Arbatov believes that the real obstacle to Putin’s meeting with Obama is not the Snowden affair, but the general stagnation of Russian-US relations. Russia and the United States are unable to formulate a common position not only on the settlement in Syria, but on such global affairs as nuclear disarmament,” the analyst said.

The director of the US and Canada Studies Institute under the Russian Academy of Sciences, Sergei Rogov, has told ITAR-TASS in an interview Russia-US relations are in a very grave state.

“The Snowden row has turned into a factor for sharp complication of cooperation and put a big question mark over the beginning of a new phase of resetting.

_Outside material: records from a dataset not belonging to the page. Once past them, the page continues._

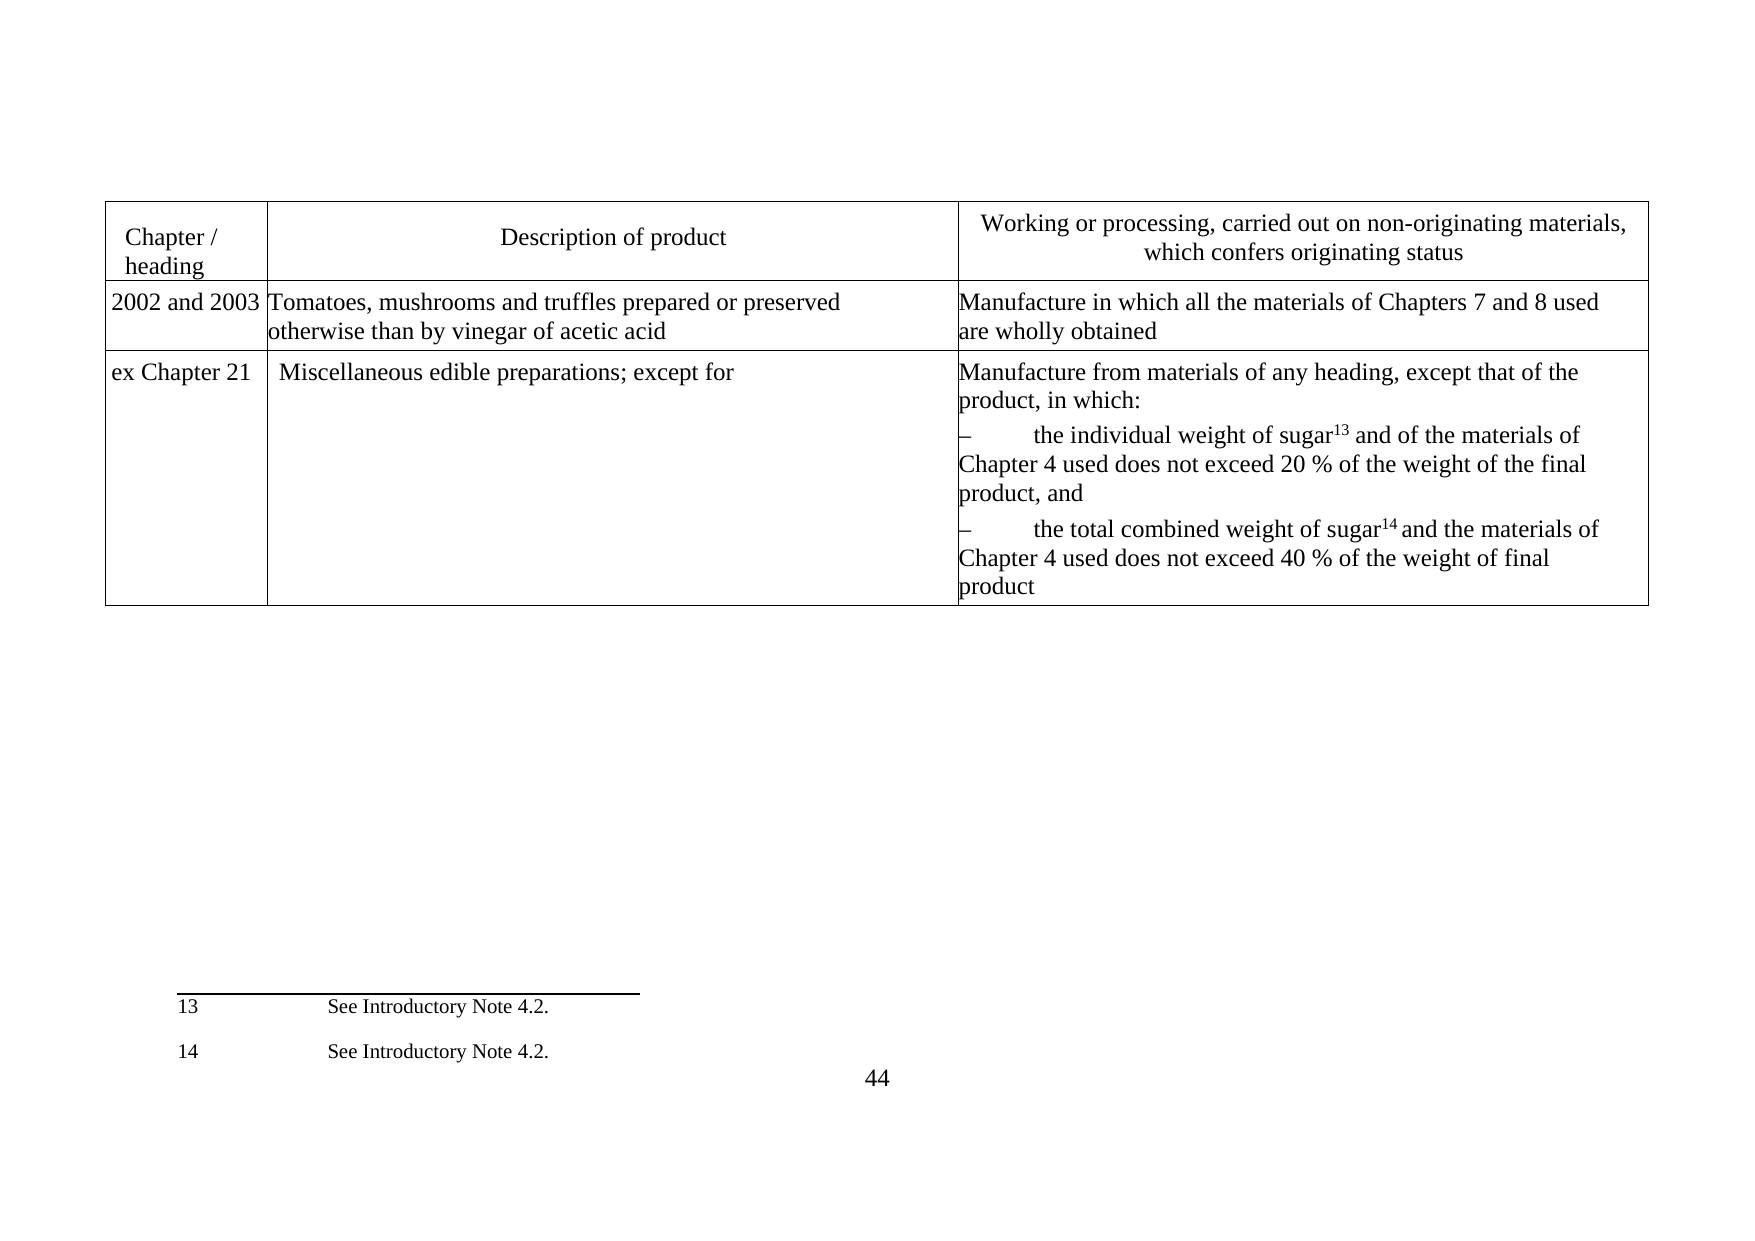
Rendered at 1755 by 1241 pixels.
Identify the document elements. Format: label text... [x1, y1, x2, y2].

table_cell Manufacture in which all the materials of Chapters 7 and 8 used are wholly obtained [959, 281, 1648, 350]
table_header Description of product [268, 202, 958, 280]
table_cell ex Chapter 21 [106, 351, 267, 605]
table_cell Tomatoes, mushrooms and truffles prepared or preserved otherwise than by vinegar of acetic acid [268, 281, 958, 350]
table_cell Manufacture from materials of any heading, except that of the product, in which: the individual weight of sugar and of the materials of Chapter 4 used does not exceed 20 % of the weight of the final product, and the total combined weight of sugar and the materials of Chapter 4 used does not exceed 40 % of the weight of final product [959, 351, 1648, 605]
table_cell 2002 and 2003 [106, 281, 267, 350]
table_header Chapter / heading [106, 202, 267, 280]
table_cell Miscellaneous edible preparations; except for [268, 351, 958, 605]
table_header Working or processing, carried out on non-originating materials, which confers originating status [959, 202, 1648, 280]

At their recent meeting on the sidelines of the G8 summit Putin and Obama agreed on a number of joint projects in the military-strategic sphere and in the economy. It remains unclear whether this agenda will be discussed. A great deal will depend on the forthcoming meeting of Russian and US foreign and defense ministers, Sergei Lavrov and John Kerry and Sergei Shoigu and Chuck Hagel due on Friday, Rogov said. “As long as Snowden is in Russia, it will be very risky for Obama to meet with Putin, because both the Republicans and the Democrats will tear him to pieces. In particular, this is true of Hillary Clinton, who hopes to contest the US presidency,” Rogov said. “Obama has to bear that in mind.”

The president of the Foreign and Defense Policy Council, Fyodor Lukyanov, has told Itar-Tass that in his opinion Obama and Putin may have a quick encounter on the sidelines of the G20 summit in St. Petersburg. Lukyanov, the editor-in-chief of Russia in Global Affairs magazine, speculates that there may be only a brief meeting of Russian and US presidents, because the tensions over the Snowden case are still high.

“As long as the former CIA employee is in Russia, one can hardly expect anything good in bilateral relations. So a Putin-Obama meeting may be only a token, ritual one. They have no common agenda.” Asked by ITAR-TASS if he was a pessimist, Lukyanov replied, “I am a realist.